● **Required actions**:
(a) Write out the passage of the David Eagleson biography between "Associate Justice of the California Court" and "Beach, California, U.S.", inclusive.
(b) Rewrite the paragraph of the David Eagleson biography that begins "David Newton Eagleson (October 4, 1924" as a short bulleted list of its main facts.

● **Text section**:
-=-=-=-=-

- From left to right: Justice Marcus Kaufman, Eagleson, Justice Joyce Kennard, and Chief Justice Malcolm Lucas

Associate Justice of the California Supreme Court
- In office March 18, 1987 – January 6, 1991
- Appointed by: Governor George Deukmejian
- Preceded by: Joseph Grodin
- Succeeded by: Marvin R. Baxter

Associate Justice of the California Court of Appeal, Second District, Division Five
- In office November 11, 1984 – March 18, 1987
- Appointed by: Governor George Deukmejian

Personal details
- Born: October 4, 1924 Los Angeles, California, U.S.
- Died: May 23, 2003 (aged 78) Long Beach, California, U.S.
- Spouse: Virginia Mae Brown ​ ​(m. 1953; died 1980)​
- Alma mater: USC Gould School of Law (LL.B.)

= David Eagleson =

American judge

David Newton Eagleson (October 4, 1924 – May 23, 2003) was an American lawyer who served as an associate justice of the Supreme Court of California from 1987 to 1991.

-=-=-=-=-

[Stored data entries]
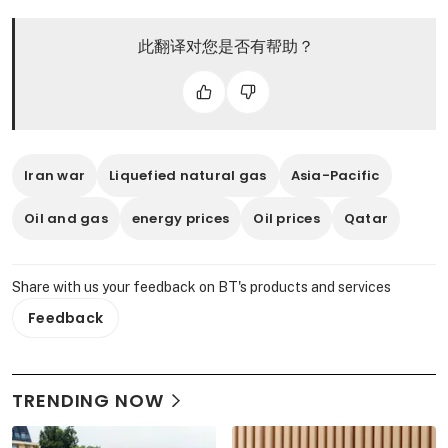
此翻译对您是否有帮助？
Iran war
Liquefied natural gas
Asia-Pacific
Oil and gas
energy prices
Oil prices
Qatar
Share with us your feedback on BT's products and services
Feedback
TRENDING NOW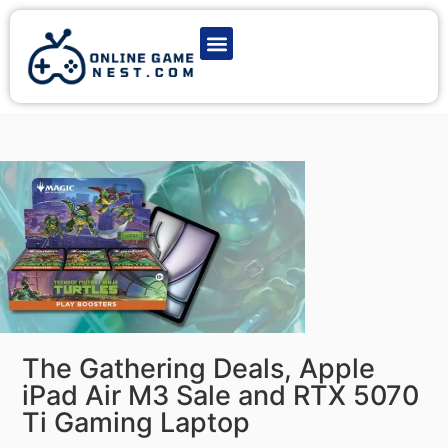
Latest Game News
Action Games
Adventure Games
Multiplayer Games
Online Game Play
The Gathering Deals, Apple
iPad Air M3 Sale and RTX 5070
Ti Gaming Laptop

-=-=-=-=-

● **Answers for the exercise**:
(a)
Associate Justice of the California Court of Appeal, Second District, Division Five
- In office November 11, 1984 – March 18, 1987
- Appointed by: Governor George Deukmejian

Personal details
- Born: October 4, 1924 Los Angeles, California, U.S.
- Died: May 23, 2003 (aged 78) Long Beach, California, U.S.

(b)
- David Newton Eagleson lived from October 4, 1924, to May 23, 2003.
- He was an American lawyer.
- He was an associate justice of the Supreme Court of California from 1987 to 1991.